Context and Reflection

For the moment, this is a placemarker. I am in the midst of (avoiding) studying for my final final, and should not be taking the time, at 1:38am, to crystallize my jurisprudential sympathies. Impetuous, however, is the name of the game!

In the late 19th century, Oliver Wendell Holmes noted that the time of the black-letter man of law was drawing to a close. He forecasted the rise of the Economic Analysis of Law, and formatted the American Legal Realist program, which remains dominant (in its many derivative forms) in jurisprudence today. The critical insight of the legal realists was the influence that experience, culture, and intention have on legal practice. The incumbent conception of the day was largely that of Christopher Columbus Langdell, whose aggressively positivistic "scientific law," built on syllogism and empiricism, was obviously incommensurable with the facts on the ground.

Insightful as they could be, the realists and their Critical Legal Studies spores entrenched themselves in cynicism to a degree no less dogmatic than the legal positivists' attachment to empiricism. As a syllogistic jurisprudence failed to describe the actions of lawyers, legislators, and judges, so failed the realists.

Between these extremes falls the work of Ronald Dworkin (no relation to Andrea Dworkin). Dworkin proposed that, beyond the rules of law lie principles. He illustrated this through a study of the opinions given in "landmark cases". Often, these decisions tend to shame precedent, if not the law itself, into submission by pointing out the failure of the law to account for a necessary "principle". One such example was the infamous Riggs case in which a grandson named in the will of a recently deceased grandfather was denied the opportunity to collect the terms. The grandson murdered the grandfather, and stood to collect a significant reward. The courts ruled that, despite the fact that the law made no special provision for such a case, one could not benefit from his own crimes under the law, and chose to deny him the terms of the will. Here, the statement that one cannot benefit from his own crimes under the law stands as a principle, outweighing the normative status of approved legislation.

Whether or not this is right, the application of principles to legal decisions seems more accurate than the idea that a judge is always motivated by internal political aims, unrestricted by the paltry written word (as the Law and Literature movement would have it).
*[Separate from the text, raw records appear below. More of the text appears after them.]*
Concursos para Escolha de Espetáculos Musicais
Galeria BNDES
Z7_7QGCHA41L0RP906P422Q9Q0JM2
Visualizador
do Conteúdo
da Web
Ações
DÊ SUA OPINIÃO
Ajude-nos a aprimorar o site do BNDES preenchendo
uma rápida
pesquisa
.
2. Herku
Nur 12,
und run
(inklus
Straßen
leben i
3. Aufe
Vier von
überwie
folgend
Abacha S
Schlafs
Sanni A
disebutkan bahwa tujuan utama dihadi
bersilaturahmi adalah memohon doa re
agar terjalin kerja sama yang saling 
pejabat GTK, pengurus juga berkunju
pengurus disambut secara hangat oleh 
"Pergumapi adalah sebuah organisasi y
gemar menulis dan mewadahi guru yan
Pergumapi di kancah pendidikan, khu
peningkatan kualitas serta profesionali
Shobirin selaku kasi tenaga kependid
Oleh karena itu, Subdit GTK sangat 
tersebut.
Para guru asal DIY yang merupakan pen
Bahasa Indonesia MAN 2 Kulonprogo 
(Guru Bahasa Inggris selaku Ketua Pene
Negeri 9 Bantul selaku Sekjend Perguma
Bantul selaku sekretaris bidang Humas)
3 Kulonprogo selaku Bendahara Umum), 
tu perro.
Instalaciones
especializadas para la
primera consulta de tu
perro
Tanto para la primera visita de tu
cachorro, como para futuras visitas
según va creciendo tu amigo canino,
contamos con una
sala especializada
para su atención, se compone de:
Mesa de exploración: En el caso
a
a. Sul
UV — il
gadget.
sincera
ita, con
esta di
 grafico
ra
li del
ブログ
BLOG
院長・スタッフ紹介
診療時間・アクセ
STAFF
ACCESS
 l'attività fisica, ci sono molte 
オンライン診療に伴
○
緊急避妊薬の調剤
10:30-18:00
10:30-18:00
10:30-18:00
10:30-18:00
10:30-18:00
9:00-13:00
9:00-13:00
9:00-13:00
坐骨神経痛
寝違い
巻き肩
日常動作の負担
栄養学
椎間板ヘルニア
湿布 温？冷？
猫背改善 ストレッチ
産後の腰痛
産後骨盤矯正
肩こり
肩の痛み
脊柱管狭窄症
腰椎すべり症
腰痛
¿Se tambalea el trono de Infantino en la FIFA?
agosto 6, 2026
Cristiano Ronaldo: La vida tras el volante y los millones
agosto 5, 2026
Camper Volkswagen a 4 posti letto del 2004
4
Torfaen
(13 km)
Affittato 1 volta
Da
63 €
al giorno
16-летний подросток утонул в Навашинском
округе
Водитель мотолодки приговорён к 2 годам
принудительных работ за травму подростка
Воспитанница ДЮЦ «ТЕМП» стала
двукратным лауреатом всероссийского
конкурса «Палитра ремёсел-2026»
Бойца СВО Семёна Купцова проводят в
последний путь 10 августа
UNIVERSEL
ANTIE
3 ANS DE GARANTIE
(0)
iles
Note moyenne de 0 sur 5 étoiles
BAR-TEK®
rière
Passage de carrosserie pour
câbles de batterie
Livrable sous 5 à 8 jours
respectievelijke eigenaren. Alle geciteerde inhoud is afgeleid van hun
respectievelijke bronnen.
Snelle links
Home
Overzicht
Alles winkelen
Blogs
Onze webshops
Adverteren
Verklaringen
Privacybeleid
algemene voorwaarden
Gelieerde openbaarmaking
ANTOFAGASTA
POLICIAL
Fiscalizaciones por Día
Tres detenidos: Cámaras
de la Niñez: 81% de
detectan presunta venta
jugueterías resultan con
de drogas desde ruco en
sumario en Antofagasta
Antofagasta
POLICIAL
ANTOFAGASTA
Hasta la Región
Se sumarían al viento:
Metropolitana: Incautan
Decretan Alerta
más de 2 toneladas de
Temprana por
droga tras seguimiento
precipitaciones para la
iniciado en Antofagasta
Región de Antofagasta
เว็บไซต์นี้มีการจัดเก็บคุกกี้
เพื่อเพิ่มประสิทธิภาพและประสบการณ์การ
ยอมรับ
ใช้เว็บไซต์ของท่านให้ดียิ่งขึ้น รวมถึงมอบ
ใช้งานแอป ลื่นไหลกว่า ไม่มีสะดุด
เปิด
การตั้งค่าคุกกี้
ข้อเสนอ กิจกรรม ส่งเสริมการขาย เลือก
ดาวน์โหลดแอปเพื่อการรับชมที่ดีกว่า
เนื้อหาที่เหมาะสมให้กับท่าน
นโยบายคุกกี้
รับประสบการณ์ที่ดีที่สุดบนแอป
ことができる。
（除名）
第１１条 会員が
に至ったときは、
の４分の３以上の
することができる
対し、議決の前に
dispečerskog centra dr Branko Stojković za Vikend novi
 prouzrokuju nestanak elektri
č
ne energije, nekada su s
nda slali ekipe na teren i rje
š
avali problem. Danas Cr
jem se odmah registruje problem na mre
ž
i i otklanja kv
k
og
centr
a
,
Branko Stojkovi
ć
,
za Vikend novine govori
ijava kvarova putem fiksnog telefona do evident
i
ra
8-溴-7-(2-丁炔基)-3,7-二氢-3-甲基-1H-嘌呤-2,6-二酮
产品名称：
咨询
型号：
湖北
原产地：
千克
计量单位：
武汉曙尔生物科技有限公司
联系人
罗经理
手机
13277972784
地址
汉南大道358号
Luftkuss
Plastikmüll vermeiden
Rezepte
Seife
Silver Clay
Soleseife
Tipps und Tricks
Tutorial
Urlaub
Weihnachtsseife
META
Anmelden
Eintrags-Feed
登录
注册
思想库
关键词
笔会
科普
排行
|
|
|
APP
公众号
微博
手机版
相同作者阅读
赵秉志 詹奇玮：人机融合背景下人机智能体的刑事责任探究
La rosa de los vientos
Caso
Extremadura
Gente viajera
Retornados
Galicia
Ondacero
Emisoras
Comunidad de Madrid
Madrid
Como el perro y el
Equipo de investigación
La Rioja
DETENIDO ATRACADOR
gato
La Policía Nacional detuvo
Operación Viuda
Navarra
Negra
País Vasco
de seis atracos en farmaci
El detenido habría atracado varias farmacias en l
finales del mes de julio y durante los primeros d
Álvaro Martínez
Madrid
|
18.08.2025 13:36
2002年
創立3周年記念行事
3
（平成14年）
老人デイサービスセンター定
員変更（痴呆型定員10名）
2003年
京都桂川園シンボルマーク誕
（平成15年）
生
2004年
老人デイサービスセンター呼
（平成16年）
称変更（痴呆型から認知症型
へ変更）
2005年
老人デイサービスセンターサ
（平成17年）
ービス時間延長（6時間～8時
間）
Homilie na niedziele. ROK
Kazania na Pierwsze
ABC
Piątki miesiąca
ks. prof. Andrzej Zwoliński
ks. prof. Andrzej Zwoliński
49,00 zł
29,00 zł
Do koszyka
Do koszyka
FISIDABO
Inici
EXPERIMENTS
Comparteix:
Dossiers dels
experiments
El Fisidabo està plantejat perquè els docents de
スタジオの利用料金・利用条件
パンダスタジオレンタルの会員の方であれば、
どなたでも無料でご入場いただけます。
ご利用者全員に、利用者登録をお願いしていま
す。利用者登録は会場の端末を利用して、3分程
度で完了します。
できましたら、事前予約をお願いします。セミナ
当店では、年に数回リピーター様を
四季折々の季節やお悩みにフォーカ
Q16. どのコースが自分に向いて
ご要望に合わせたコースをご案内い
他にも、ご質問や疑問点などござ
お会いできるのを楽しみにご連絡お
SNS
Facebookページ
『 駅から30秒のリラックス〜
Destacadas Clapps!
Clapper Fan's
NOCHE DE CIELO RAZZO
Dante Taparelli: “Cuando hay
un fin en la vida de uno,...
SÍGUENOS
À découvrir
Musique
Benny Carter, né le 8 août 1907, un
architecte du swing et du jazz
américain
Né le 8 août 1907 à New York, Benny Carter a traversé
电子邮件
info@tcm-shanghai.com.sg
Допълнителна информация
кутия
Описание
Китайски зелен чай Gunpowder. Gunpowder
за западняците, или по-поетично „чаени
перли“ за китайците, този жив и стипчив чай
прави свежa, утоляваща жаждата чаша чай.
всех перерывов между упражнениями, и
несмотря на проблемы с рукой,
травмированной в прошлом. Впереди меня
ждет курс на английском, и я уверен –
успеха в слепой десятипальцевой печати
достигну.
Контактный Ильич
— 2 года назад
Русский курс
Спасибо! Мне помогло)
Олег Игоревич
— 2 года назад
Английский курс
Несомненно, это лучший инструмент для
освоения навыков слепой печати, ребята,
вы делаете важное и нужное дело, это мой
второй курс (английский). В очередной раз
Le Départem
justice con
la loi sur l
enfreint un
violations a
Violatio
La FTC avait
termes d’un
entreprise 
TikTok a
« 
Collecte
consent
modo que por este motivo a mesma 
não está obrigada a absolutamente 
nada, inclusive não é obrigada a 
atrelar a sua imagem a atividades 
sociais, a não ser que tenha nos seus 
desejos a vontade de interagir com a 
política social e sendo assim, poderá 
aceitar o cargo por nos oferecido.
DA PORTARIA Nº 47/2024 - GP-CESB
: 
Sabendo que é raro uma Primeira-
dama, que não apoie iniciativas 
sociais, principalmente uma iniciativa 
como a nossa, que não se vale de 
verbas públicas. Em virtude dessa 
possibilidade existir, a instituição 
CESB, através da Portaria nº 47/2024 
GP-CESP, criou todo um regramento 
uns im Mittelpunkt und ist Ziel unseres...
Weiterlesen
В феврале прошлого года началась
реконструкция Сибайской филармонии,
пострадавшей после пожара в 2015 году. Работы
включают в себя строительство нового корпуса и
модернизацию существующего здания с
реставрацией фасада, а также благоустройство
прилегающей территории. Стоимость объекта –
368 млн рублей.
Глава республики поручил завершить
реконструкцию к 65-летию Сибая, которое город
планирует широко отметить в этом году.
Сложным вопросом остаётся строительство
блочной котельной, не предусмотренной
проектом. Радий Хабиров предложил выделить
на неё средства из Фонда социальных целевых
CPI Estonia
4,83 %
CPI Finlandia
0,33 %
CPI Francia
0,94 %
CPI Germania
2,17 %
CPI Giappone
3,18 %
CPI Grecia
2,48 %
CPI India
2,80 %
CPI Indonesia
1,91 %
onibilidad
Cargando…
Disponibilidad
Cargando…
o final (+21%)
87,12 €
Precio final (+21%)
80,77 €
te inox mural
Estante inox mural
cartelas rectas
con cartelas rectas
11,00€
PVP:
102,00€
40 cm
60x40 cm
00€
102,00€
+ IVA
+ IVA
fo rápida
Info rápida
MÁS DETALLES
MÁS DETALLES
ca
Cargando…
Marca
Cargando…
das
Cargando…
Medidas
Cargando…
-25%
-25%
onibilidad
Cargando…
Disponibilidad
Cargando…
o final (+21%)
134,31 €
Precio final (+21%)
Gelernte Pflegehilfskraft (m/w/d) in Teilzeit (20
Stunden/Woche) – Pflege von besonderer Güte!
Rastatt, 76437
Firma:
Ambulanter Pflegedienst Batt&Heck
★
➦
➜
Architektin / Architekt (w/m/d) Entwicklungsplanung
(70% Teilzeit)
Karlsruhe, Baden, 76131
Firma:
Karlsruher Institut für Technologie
This, of course, does not solve the legitimacy issue, nor does it explain how political aims do get written into the law (since they clearly do at times...). Where a judge is empowered to make decisions unsubstantiated by law, or more, contrary to law, it is reasonable to suspect that this qualifies as a violation of the "Rule of Law". While the realists aimed to simply fill the space where the law "runs out" (fails to cover a specific type of legal case, as in Riggs) with social sciences, free-market economics, feminist theory, literary theory, or whathaveyou, Dworkin's pseudo-Natural Law analysis is at once less conspicuous and more intuitive. The difficulty with trying to fill in the lines with, say, free-market economics (Posner, for instance), is that market relations do not accurately reflect the spectrum of human interaction. While it is valuable to analyze "subsidizing" industrial pollution under an economic lens (the Coase Theorem) , it is awkward to evaluate harassment through supply and demand models.

good lord, it's 2:20 in the morning. I'll be back.